Al poco de salir nos encontramos con una calle llamada "Cuesta de...", un eufemismo empleado en Madrid de forma común, para designar una especie de senderos de alta montaña, con edificios a los lados, de kilómetros de longitud, que no pueden subir ni los trenes de montaña suizos.

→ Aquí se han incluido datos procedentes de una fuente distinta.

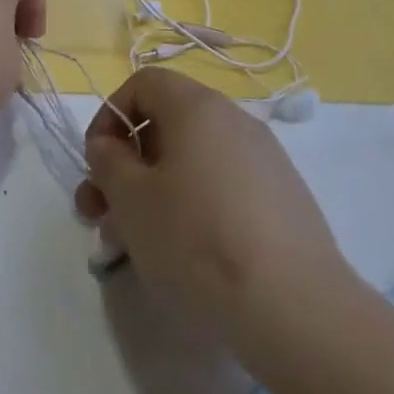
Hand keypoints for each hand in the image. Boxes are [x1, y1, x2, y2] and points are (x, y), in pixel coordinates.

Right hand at [73, 69, 347, 342]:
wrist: (298, 309)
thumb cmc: (199, 240)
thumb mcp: (133, 200)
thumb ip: (108, 161)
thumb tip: (108, 145)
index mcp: (197, 106)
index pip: (142, 84)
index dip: (109, 116)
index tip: (95, 163)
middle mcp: (233, 120)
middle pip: (166, 126)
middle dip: (125, 167)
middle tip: (99, 216)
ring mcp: (264, 159)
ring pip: (192, 162)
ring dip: (153, 192)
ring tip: (132, 246)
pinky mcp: (282, 198)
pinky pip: (222, 187)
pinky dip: (192, 207)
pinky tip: (183, 255)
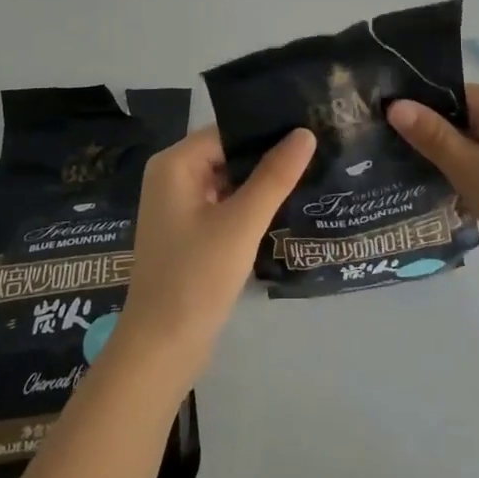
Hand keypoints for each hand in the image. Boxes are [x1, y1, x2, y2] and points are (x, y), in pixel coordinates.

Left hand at [119, 125, 315, 369]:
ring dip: (260, 182)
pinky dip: (248, 205)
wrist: (161, 348)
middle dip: (267, 156)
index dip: (266, 131)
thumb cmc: (196, 277)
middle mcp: (171, 177)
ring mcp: (178, 206)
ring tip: (310, 173)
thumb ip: (274, 176)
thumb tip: (305, 133)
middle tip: (317, 151)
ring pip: (228, 180)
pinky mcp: (188, 232)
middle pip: (227, 153)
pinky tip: (283, 206)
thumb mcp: (241, 223)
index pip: (227, 131)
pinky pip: (223, 204)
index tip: (309, 129)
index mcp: (174, 164)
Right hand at [388, 84, 478, 288]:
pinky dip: (464, 174)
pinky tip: (438, 192)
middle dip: (428, 139)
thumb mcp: (474, 173)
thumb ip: (433, 137)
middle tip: (385, 157)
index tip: (380, 130)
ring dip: (445, 160)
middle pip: (459, 117)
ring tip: (404, 175)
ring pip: (469, 142)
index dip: (416, 112)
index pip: (450, 95)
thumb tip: (394, 105)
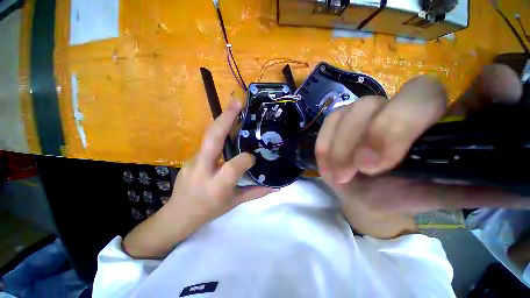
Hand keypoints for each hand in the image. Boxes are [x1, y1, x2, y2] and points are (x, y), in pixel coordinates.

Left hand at [123, 100, 272, 257]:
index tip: (253, 156)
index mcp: (217, 186)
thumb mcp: (234, 203)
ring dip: (222, 121)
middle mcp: (203, 171)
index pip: (233, 167)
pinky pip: (207, 143)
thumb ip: (255, 193)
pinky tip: (227, 128)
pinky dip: (218, 133)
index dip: (246, 158)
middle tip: (237, 102)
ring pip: (208, 137)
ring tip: (234, 107)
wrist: (178, 214)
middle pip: (213, 140)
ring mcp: (193, 161)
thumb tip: (274, 186)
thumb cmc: (209, 210)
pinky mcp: (189, 158)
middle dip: (225, 119)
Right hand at [316, 64, 526, 237]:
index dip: (494, 87)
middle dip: (388, 130)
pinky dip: (326, 145)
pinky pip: (332, 121)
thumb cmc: (402, 194)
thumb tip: (527, 188)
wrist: (361, 194)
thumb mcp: (438, 195)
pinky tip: (328, 166)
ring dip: (346, 146)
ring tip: (342, 176)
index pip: (483, 93)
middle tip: (369, 166)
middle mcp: (413, 109)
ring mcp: (371, 110)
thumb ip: (479, 188)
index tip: (498, 91)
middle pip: (414, 93)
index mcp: (449, 127)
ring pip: (360, 109)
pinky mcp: (341, 118)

         Alguien, quien fuese, debía haberle dicho a quien inventó Madrid que las ciudades QUEDAN IDEALES SI SE CONSTRUYEN EN LISO, EN LLANO. Le hice llegar hace días una carta al Ilmo. Sr. Alcalde comentándole el caso, y se ha entusiasmado. Le ha gustado tanto la idea que ha dicho que cuando acabe el verano va a quitar todos edificios de la capital, se los llevará al campo y, en el espacio vacío que quede, lo llenará de tierra para dejarlo todo alisado, a ras. Entonces volverá a traer los edificios donde estaban, y toda la ciudad quedará ausente de cuestas y pendientes. Dice que en poco más de dos meses estará concluida esa obra porque, según me han comentado, es un alcalde que tarda en hacer una obra lo que se tarda en chasquear los dedos ¿Será verdad?